* _Task set_
1. List the sources that the Federal Reserve summary says were widely cited as limiting labor supply.
2. Reproduce the passage of the Federal Reserve summary starting at "Business activity in" and ending at "marked by uncertainty.".
3. Answer these questions using the Federal Reserve summary.
(a) On or before what date was the information in the report collected?
(b) The wider availability of which inputs led to an easing of some price pressures?
(c) In the New York section, what restrained the growth of the regional economy?

═════ Provided text

National Summary

This report was prepared at the Federal Reserve Bank of Chicago based on information collected on or before November 19, 2021. This document summarizes comments received from contacts outside the Federal Reserve System and is not a commentary on the views of Federal Reserve officials.

Overall Economic Activity
Economic activity grew at a modest to moderate pace in most Federal Reserve Districts during October and early November. Several Districts noted that despite strong demand, growth was constrained by supply chain disruptions and labor shortages. Consumer spending increased modestly; low inventories held back sales of some items, notably light vehicles. Leisure and hospitality activity picked up in most Districts as the spread of the Delta variant ebbed in many areas. Construction activity generally increased but was held back by scarce materials and labor. Nonresidential real estate activity increased widely, while residential real estate activity grew in some Districts but declined in others. Manufacturing growth was solid across Districts, though materials and labor shortages limited expansion. High freight volumes continued to strain distribution systems. Energy activity was generally higher, growth in professional and business services varied widely, and demand for education and health services was largely unchanged. Loan demand increased in almost all Districts, though some reported declines in residential mortgages. Agriculture saw improved financial conditions overall and rising land values. The outlook for overall activity remained positive in most Districts, but some noted uncertainty about when supply chain and labor supply challenges would ease.

Employment and Wages
Employment growth ranged from modest to strong across Federal Reserve Districts. Contacts reported robust demand for labor but persistent difficulty in hiring and retaining employees. Leisure and hospitality and manufacturing contacts reported an uptick in employment, but many were still limiting operating hours due to a lack of workers. Contacts in several other sectors also noted labor-related constraints on meeting demand. Childcare, retirements, and COVID safety concerns were widely cited as sources that limited labor supply. Many Districts noted concerns that the federal vaccination mandate could exacerbate existing hiring difficulties. Nearly all Districts reported robust wage growth. Hiring struggles and elevated turnover rates led businesses to raise wages and offer other incentives, such as bonuses and more flexible working arrangements.

Prices rose at a moderate to robust pace, with price hikes widespread across sectors of the economy. There were wide-ranging input cost increases stemming from strong demand for raw materials, logistical challenges, and labor market tightness. But wider availability of some inputs, notably semiconductors and certain steel products, led to easing of some price pressures. Strong demand generally allowed firms to raise prices with little pushback, though contractual obligations held back some firms from increasing prices.

Highlights by Federal Reserve District

Business activity in the First District expanded at a modest pace on balance, but results were mixed. Sales of single-family homes softened further relative to their frenzied recent pace. Labor demand was robust but hiring activity was modest in light of labor scarcity. Price increases were moderate. The outlook was mostly positive but marked by uncertainty.

New York
The regional economy continued to grow at a modest pace in recent weeks, restrained by intensifying supply disruptions and labor shortages. Employment and wages increased, and businesses noted ongoing widespread escalation in both input costs and selling prices. Nevertheless, contacts continued to express optimism about future business prospects.

══════════
═════ Given entries

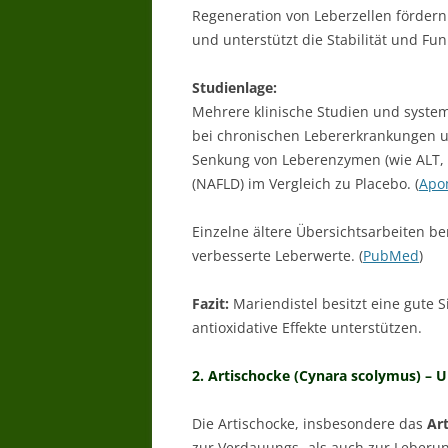
Regeneration von Leberzellen förder
und unterstützt die Stabilität und F
Studienlage:
Mehrere klinische Studien und syste
bei chronischen Lebererkrankungen un
Senkung von Leberenzymen (wie ALT, AS
(NAFLD) im Vergleich zu Placebo. (
Apo
Einzelne ältere Übersichtsarbeiten b
verbesserte Leberwerte. (
PubMed
)
Fazit:
Mariendistel besitzt eine gute 
antioxidative Effekte unterstützen.
2. Artischocke (Cynara scolymus) – 
Die Artischocke, insbesondere das
Ar
zur Verdauungs- als auch zur Leberun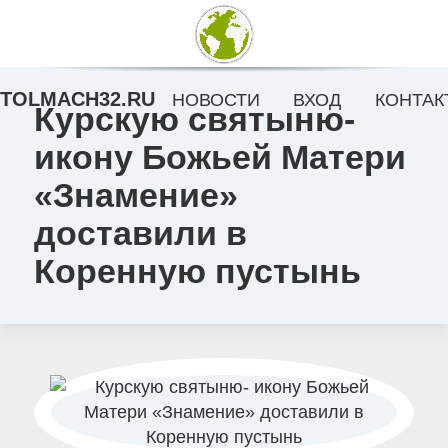
TOLMACH32.RU
НОВОСТИ
ВХОД
КОНТАК
Курскую святыню-
икону Божьей Матери
«Знамение»
доставили в
Коренную пустынь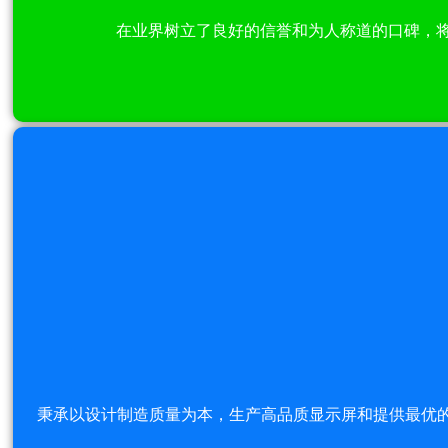
在业界树立了良好的信誉和为人称道的口碑，将
秉承以设计制造质量为本，生产高品质显示屏和提供最优的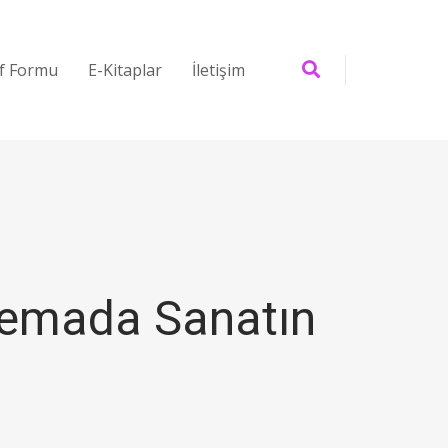
if Formu
E-Kitaplar
İletişim
nemada Sanatın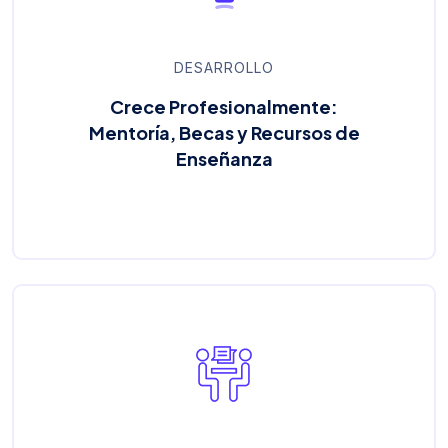
DESARROLLO
Crece Profesionalmente:
Mentoría, Becas y Recursos de
Enseñanza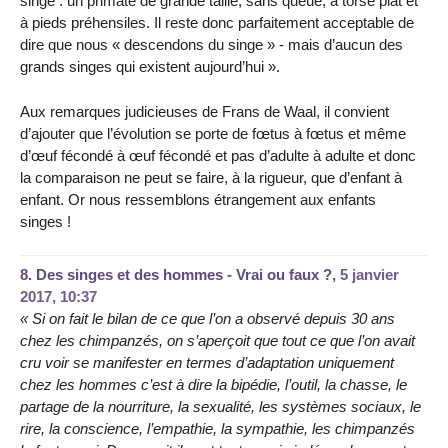
singe : un primate de grande taille, sans queue, à torse plat et
à pieds préhensiles. Il reste donc parfaitement acceptable de
dire que nous « descendons du singe » - mais d’aucun des
grands singes qui existent aujourd’hui ».
Aux remarques judicieuses de Frans de Waal, il convient
d’ajouter que l’évolution se porte de fœtus à fœtus et même
d’œuf fécondé à œuf fécondé et pas d’adulte à adulte et donc
la comparaison ne peut se faire, à la rigueur, que d’enfant à
enfant. Or nous ressemblons étrangement aux enfants
singes !
8.
Des singes et des hommes - Vrai ou faux ?,
5 janvier
2017, 10:37
« Si on fait le bilan de ce que l’on a observé depuis 30 ans
chez les chimpanzés, on s’aperçoit que tout ce que l’on avait
cru voir se manifester en termes d’adaptation uniquement
chez les hommes c’est à dire la bipédie, l’outil, la chasse, le
partage de la nourriture, la sexualité, les systèmes sociaux, le
rire, la conscience, l’empathie, la sympathie, les chimpanzés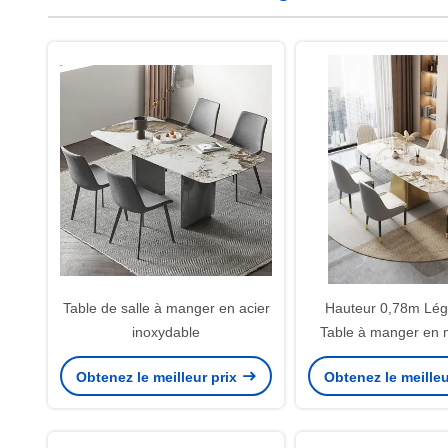
Table de salle à manger en acier
Hauteur 0,78m Lég
inoxydable
Table à manger en 
acier inoxydable 
Obtenez le meilleur prix
Obtenez le meilleu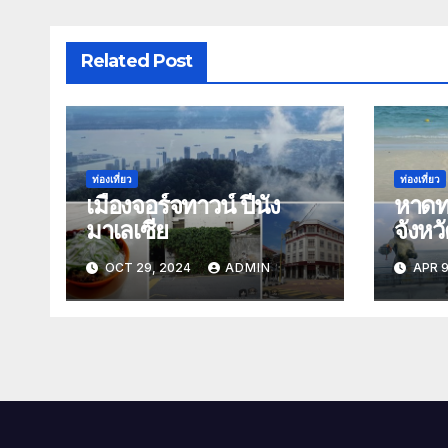
Related Post
ท่องเที่ยว
ท่องเที่ยว
เมืองจอร์จทาวน์ ปีนัง
หาดท
มาเลเซีย
จังหว
OCT 29, 2024
ADMIN
APR 9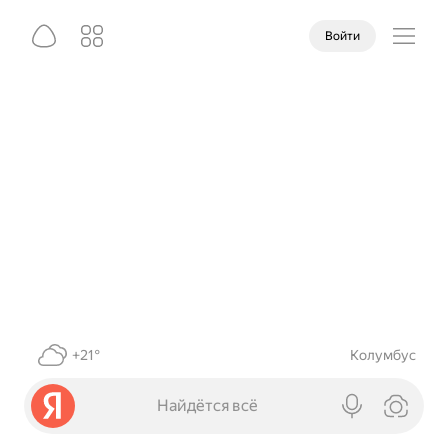
Войти
+21°
Колумбус
Найдётся всё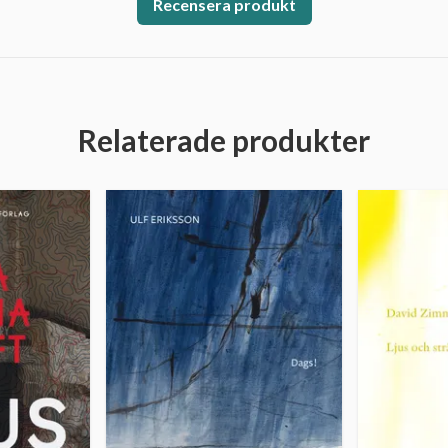
Recensera produkt
Relaterade produkter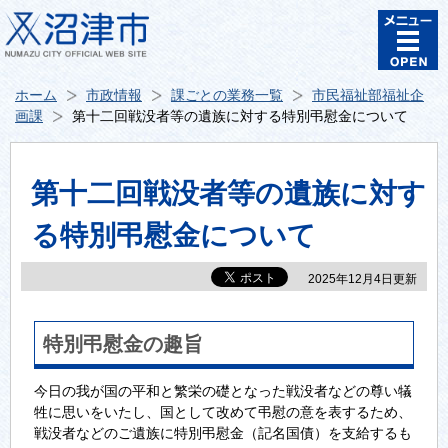
ホーム
市政情報
課ごとの業務一覧
市民福祉部福祉企
画課
第十二回戦没者等の遺族に対する特別弔慰金について
第十二回戦没者等の遺族に対す
る特別弔慰金について
2025年12月4日更新
特別弔慰金の趣旨
今日の我が国の平和と繁栄の礎となった戦没者などの尊い犠
牲に思いをいたし、国として改めて弔慰の意を表するため、
戦没者などのご遺族に特別弔慰金（記名国債）を支給するも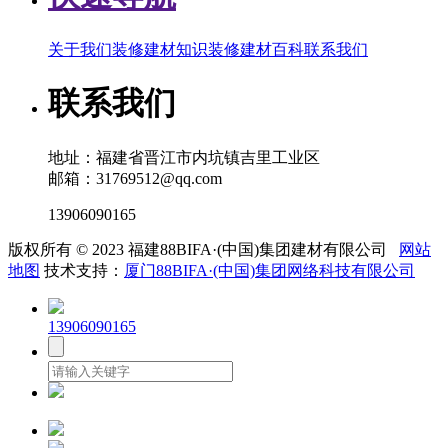
关于我们
装修建材知识
装修建材百科
联系我们
联系我们
地址：福建省晋江市内坑镇吉里工业区
邮箱：31769512@qq.com
13906090165
版权所有 © 2023 福建88BIFA·(中国)集团建材有限公司
网站
地图
技术支持：
厦门88BIFA·(中国)集团网络科技有限公司
13906090165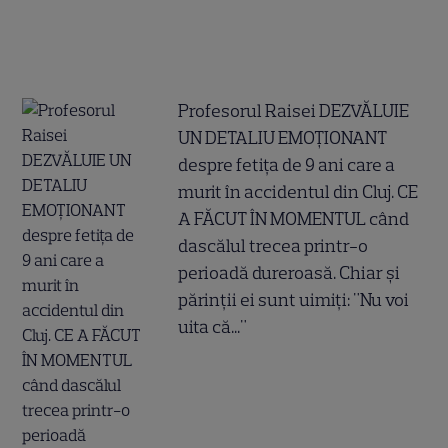
Profesorul Raisei DEZVĂLUIE
UN DETALIU EMOȚIONANT
despre fetița de 9 ani care a
murit în accidentul din Cluj. CE
A FĂCUT ÎN MOMENTUL când
dascălul trecea printr-o
perioadă dureroasă. Chiar și
părinții ei sunt uimiți: "Nu voi
uita că..."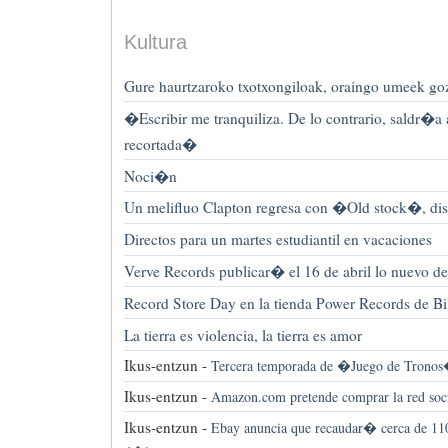
Kultura
Gure haurtzaroko txotxongiloak, oraingo umeek goz
�Escribir me tranquiliza. De lo contrario, saldr�a a
recortada�
Noci�n
Un melifluo Clapton regresa con �Old stock�, dis
Directos para un martes estudiantil en vacaciones
Verve Records publicar� el 16 de abril lo nuevo de
Record Store Day en la tienda Power Records de Bi
La tierra es violencia, la tierra es amor
Ikus-entzun -
Tercera temporada de �Juego de Trono
Ikus-entzun -
Amazon.com pretende comprar la red soci
Ikus-entzun -
Ebay anuncia que recaudar� cerca de 11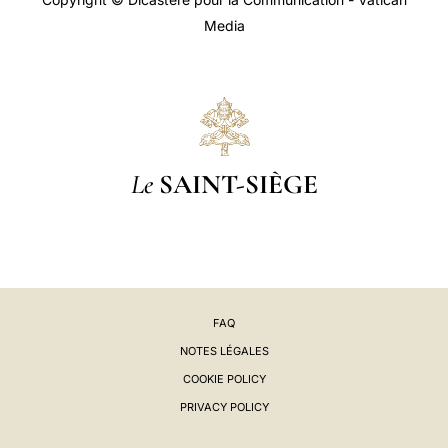
Media
Le
SAINT-SIÈGE
FAQ
NOTES LÉGALES
COOKIE POLICY
PRIVACY POLICY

══════════

* _List of solutions_
1.
Childcare
Retirements
COVID safety concerns

2.
Business activity in the First District expanded at a modest pace on balance, but results were mixed. Sales of single-family homes softened further relative to their frenzied recent pace. Labor demand was robust but hiring activity was modest in light of labor scarcity. Price increases were moderate. The outlook was mostly positive but marked by uncertainty.

3.
(a) November 19, 2021
(b) Semiconductors and certain steel products
(c) Intensifying supply disruptions and labor shortages